SET OF TASKS =>
• 1. Please translate this sentence from the drywall thread into Spanish: "If the job were larger I would have suggested a different mud."
• 2. Pick up the drywall thread after its final line and continue it.

TEXT BLOCK =>
━━━━━━━━━━

# How to replace a section of drywall? (Total Newbie)



## oh'mike (Sep 18, 2009)

Nasty patch for your first fix------You will need--a small roll of paper tape--the patch--

A good 6" steel blade and maybe an 8" or 10" blade. A sanding sponge.

Pull the small section of base board- screw the drywall to the studs--add a bit of scrap blocking to the right side if the stud is to narrow.

I suggest a bag of easy sand 20 (20 minute set)--Mix a small batch--pack any voids--add a line of mud on both sides of the corner--cut a piece of paper to length--fold embed it into the mud with your 6" knife press gently you want to leave enough mud to hold the paper.do the same for the top seam.

Clean your tools--get a cold drink--check your work in 20 or 30 minutes---

Using the 6" blade--knife off any globs,boogers and high spots----Then add another thin coat using the 6"blade---clean tools -wait--knife off boogers--add another thin coat with the wider blade--

That's about it--sand if it looks O.k.--add more coats if not. If the job were larger I would have suggested a different mud.---Mike---


----------



## abefroman (Jan 18, 2009)

oh'mike said:


> If the job were larger I would have suggested a different mud.---Mike---


When pulling off the base boards I found some more spots of wet/weak dry wall, so I cut that out, and not have about 10 times that area to do, 8 spots total.

━━━━━━━━━━

DATA =>
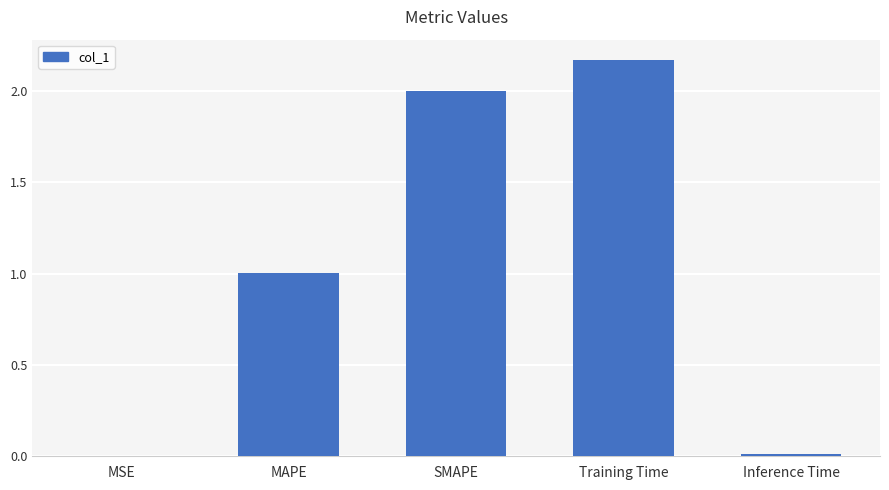

What is the sum of all values?

5.2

━━━━━━━━━━

TASK RESULTS =>
• 1. Si el trabajo fuera más grande, habría sugerido una masilla diferente.

• 2.
What would be the best mud for that? Is the premixed stuff any good?


----------



## oh'mike (Sep 18, 2009)

The premix is fine--much easier to sand--

If you have a bunch to do--switch to 45 or 90 minute bag mix to fill voids and embed the paper--

Then the bag mix for the first coat --switch to the blue top bucket mix for the final top coats--

much easier to sand-however it take 12 to 24 hours to dry--use a fan----that is why I suggested the fast setting stuff when you had only one small patch.--Mike--


----------



## bjbatlanta (Jul 16, 2008)

Yep, setting compound saves time. And if you use mesh tape on any repairs it is a must for at least the first coat. OP will need paper tape as oh'mike stated as it's an inside corner and the method is dead on....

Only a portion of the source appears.